Her porcelain forms combined Chinese porcelain tradition, brought by the great Khans and practiced in Iran since the 13th century with sprinkling of gold onto lusterware from Shiraz. In the 12 x 12 inch handmade, fired, painted porcelain relief sculptures on wooden boards, resembling bronze or metal of her “Alignment” series, I was reminded that early bronzes in Persia consisted of small openwork, easily transportable by nomadic people. The irregular, twisted porcelain reliefs, tinged with gold seem the ancient artifacts of a precious but broken culture while the small surfaces recall the sculptures carried by travelers, as are these artists.
In Maryam Khosrovani’s “Imaginary Connection” series, the invention of an alphabet and a vocabulary was inspired by the angles of clothes hanging on a clothesline and the marks she saw in those angles. Collages made by inserting fabric into a small open space within a large “frame” become windows into the building and the clotheslines that hang from it. The geometric columns further produced an illusion of tall buildings with their many openings into private lives made public with the display of laundered clothes made visible. Each panel is different, as are the occupants of those “buildings” that inspired the collages. Ms. Khosrovani’s white “Persian miniatures,” illustrating life in her new country and the domestic life of laundered clothes, became a vocabulary for public viewing. Her large-scale photographs, also shown, in her Le Vide series, (60×40 cm., editions of 5, 2017) present bodies obscured by masses of white toilet tissue that look like bridal garments, the very private becoming public and celebratory.

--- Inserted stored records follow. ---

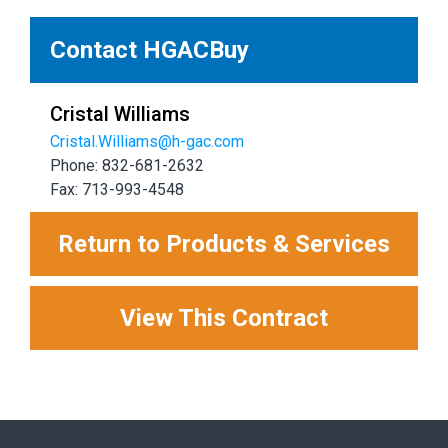
Contact HGACBuy
Cristal Williams
Cristal.Williams@h-gac.com
Phone: 832-681-2632
Fax: 713-993-4548
Return to Products & Services
View This Contract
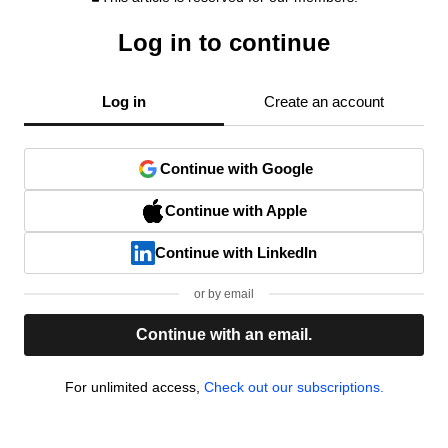
Log in to continue
Log in
Create an account
Continue with Google
Continue with Apple
Continue with LinkedIn
or by email
Continue with an email.
For unlimited access,
Check out our subscriptions.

On the opposing wall, Maryam Palizgir’s large photographs of her “Epiphany” series, revealed images of almost blindingly bright, colored light. Geometric forms layered upon each other made a brilliantly composed future world. I saw Maryam Palizgir’s partially hidden spaces in her photographs, opened to observe, like the pages of a book, (“Epiphany #0517, 20” x 18”, archival pigment prints) reflecting the long Persian tradition of book arts. In Palizgir’s “Epiphany #0517,” 2018, archival pigment print), geometric forms seem to hover over a blurred, watery surface and in “Epiphany #01333” and “#0136,” both 2018, paint on multi-layered veil fabric, quadrilaterals and squares overlay each other, recalling the Iranian phrase, “behind the curtain.”
Traditionally, Persian art was meant for private spaces. In the home objects of great beauty, made of lusterware and metals were hidden behind gated entrances and beautifully crafted grillwork. Books, calligraphed and illustrated, were treasured art objects, bound with covers hiding text and illuminated miniature paintings inside. This private art is now made public. We must work to understand, get close to the small collages and paintings and spend time with the work. We become aware of what has gone before and what is happening now, in Iran, here and around the world and in the private world of these artists who are attempting to form a new identity, bringing old forms with them, realizing that their traditions contribute to modern interpretation. The journey from dark work into light, so well led by the curator, Roya Khadjavi, mirrors the journey though time. We are rewarded with knowledge and awareness of the aesthetic beauty and stories presented by these artists. The artists are rewarded with our appreciation for their culture and creativity. These five artists each take a different form from their predecessors in the world of Persian art as the fragile, haunting presence of the old informs the work and the viewer.